Presbyopia, also called farsightedness or long-sightedness, is an age-related disorder of the eyes. As humans age, they may begin to have trouble focusing their eyes on nearby text and objects. This process often starts in the 40s or 50s, gradually becoming worse as the person gets older. Currently, there is no cure available. Presbyopia is usually treated with special prescription eyeglasses or contact lenses. While this form of long-sightedness is very common in humans, scientists had yet to study the disorder in nonhuman primates.
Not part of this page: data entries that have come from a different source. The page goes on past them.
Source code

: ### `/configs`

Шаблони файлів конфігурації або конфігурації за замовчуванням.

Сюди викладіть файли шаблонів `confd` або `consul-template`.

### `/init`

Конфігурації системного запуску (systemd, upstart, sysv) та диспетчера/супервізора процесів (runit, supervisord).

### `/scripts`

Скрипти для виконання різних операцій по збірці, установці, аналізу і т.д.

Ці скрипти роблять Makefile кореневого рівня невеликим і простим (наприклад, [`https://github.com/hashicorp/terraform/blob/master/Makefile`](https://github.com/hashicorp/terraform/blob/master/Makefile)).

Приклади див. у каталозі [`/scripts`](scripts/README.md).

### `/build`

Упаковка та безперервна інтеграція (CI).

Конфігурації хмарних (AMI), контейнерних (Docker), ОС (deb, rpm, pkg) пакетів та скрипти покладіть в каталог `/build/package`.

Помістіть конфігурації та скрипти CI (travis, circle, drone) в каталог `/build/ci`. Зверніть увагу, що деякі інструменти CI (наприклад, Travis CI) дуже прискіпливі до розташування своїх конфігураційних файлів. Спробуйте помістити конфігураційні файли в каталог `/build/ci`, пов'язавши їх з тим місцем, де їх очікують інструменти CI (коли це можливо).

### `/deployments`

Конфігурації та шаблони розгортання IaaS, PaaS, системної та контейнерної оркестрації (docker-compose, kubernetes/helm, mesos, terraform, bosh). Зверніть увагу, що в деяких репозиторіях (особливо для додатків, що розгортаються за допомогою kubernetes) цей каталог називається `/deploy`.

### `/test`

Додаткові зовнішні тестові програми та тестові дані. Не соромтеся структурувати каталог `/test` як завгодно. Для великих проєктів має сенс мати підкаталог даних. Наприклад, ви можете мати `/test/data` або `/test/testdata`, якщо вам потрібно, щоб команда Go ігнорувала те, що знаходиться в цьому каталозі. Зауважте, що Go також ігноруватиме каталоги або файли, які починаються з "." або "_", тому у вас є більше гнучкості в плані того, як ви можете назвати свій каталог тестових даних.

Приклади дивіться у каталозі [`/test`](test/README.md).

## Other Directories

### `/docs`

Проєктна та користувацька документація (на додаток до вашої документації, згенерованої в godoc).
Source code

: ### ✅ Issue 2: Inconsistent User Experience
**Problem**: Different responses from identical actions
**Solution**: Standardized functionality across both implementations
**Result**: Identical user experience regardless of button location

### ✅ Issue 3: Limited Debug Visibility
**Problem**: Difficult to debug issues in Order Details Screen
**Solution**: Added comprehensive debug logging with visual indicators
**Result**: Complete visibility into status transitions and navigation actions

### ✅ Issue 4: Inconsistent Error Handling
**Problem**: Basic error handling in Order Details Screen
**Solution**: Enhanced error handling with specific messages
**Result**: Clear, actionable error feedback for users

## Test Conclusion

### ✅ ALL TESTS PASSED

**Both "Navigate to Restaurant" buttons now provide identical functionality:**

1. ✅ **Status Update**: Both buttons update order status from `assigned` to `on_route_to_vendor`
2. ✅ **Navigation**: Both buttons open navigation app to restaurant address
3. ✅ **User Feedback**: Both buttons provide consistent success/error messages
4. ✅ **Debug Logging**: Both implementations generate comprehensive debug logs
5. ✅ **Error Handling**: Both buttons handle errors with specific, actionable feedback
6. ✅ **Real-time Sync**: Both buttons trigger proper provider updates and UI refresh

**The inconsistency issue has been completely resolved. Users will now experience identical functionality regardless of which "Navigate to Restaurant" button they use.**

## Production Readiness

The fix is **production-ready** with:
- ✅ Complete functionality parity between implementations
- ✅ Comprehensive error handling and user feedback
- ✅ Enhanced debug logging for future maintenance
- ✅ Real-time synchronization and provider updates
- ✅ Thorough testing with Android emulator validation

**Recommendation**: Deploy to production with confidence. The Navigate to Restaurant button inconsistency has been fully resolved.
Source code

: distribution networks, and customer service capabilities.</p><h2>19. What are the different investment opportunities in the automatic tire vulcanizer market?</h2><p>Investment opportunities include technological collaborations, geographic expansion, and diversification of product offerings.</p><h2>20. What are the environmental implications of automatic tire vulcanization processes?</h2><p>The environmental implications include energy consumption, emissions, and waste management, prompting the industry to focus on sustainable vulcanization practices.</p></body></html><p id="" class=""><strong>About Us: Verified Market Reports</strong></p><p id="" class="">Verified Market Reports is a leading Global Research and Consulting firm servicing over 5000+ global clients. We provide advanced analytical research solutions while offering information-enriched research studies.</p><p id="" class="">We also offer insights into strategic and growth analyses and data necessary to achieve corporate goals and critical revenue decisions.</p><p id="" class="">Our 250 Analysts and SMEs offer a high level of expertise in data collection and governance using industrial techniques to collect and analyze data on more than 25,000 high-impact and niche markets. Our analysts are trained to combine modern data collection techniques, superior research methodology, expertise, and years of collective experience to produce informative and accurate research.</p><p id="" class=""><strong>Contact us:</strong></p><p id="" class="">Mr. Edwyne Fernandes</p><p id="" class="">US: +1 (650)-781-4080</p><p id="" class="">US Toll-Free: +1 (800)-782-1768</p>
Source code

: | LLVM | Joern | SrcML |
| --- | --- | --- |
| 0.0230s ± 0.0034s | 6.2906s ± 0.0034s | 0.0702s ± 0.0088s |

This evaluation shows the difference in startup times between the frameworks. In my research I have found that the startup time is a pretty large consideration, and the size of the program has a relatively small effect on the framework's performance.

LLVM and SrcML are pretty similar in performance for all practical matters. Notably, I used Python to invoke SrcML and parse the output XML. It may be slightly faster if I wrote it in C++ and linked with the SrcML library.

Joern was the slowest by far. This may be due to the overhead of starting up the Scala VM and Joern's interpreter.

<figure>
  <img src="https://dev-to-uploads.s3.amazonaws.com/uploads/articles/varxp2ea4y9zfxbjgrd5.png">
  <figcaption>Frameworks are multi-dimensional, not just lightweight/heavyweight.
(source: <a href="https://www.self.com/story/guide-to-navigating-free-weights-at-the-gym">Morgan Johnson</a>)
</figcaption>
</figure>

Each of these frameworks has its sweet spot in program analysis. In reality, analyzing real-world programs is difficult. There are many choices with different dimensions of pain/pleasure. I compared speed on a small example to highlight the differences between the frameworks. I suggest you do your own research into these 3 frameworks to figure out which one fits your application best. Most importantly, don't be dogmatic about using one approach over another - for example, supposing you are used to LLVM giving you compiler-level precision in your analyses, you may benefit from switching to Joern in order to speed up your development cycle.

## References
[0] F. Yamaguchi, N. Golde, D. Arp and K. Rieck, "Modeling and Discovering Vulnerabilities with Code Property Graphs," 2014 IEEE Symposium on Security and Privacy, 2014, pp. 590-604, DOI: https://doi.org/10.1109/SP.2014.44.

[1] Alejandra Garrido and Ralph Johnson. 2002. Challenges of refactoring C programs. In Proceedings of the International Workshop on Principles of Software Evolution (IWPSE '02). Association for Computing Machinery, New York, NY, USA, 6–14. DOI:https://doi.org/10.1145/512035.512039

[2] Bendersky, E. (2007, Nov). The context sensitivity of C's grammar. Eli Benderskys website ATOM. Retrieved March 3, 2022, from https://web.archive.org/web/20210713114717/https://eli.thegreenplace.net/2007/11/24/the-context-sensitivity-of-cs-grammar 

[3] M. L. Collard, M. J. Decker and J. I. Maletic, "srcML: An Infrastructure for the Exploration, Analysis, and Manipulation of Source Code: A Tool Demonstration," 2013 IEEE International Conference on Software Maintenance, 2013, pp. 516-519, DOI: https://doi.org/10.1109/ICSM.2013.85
Bonobos (Pan paniscus) are close relatives of common chimpanzees and humans. Although their exact wild lifespan is unknown, bonobos can live to be over 40 years old. Effects of aging had not been studied in the species though there was anecdotal evidence of presbyopia in older apes. A few older bonobos had been spotted grooming their peers at awkwardly longer distances when compared to younger animals. This led researchers to conduct a controlled experiment using observational data of wild bonobos.
The research team collected data from 14 wild bonobos ranging in age from 11 to 45 years. The team took photographs of the apes during grooming sessions to record grooming distances. The distance data was then compared with factors such as age and sex. The researchers found no difference in grooming habits between male and female bonobos. The team did find a link between age and grooming distance, however. Older bonobos groomed their partners from a greater distance, only getting close when necessary. The differences were significant enough for the authors to conclude that the aging bonobos showed symptoms of presbyopia.
The team’s findings provide evidence for the development of age-related long-sightedness in older bonobos. This goes against theories that attribute presbyopia to the human lifestyle. Instead, it appears to be a natural part of aging in great apes.
Ryu et al. Long-sightedness in old wild bonobos during grooming. Current Biology (2016).